9. SPECIAL CONSIDERATIONS¶
Special populations include pregnancy (gestational DI), elderly (increased risk of dehydration), and renal failure (impaired electrolyte excretion). Drug interactions (e.g., NSAIDs, ACE inhibitors) affect electrolyte balance.
9.1 Pregnancy and Hyponatremia¶
Gestational DI occurs in late pregnancy due to vasopressinase activity. DDAVP is effective for treatment.
9.2 Elderly Patients¶
Elderly are at higher risk for hypernatremia due to reduced thirst and impaired renal concentrating ability.

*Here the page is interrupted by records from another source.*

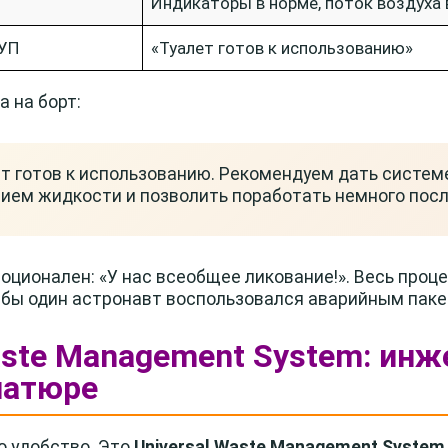
Индикаторы в норме, поток воздуха
УП
«Туалет готов к использованию»
 на борт:
т готов к использованию. Рекомендуем дать систем
ием жидкости и позволить поработать немного посл
оционален: «У нас всеобщее ликование!». Весь проц
я бы один астронавт воспользовался аварийным паке
Waste Management System: ин
иатюре
то удобство. Это
Universal Waste Management System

10. KEY POINTS & CLINICAL PEARLS¶
- Hyponatremia is the most common electrolyte disorder, with 22% of hospitalized patients affected. 2. Hyperkalemia is a medical emergency requiring immediate intervention. 3. AVP and aldosterone regulate fluid/electrolyte balance. 4. SIAD is diagnosed by low urine Na+ and high urine osmolality. 5. Chronic correction of hyponatremia should be <10 mM/24 h to avoid ODS.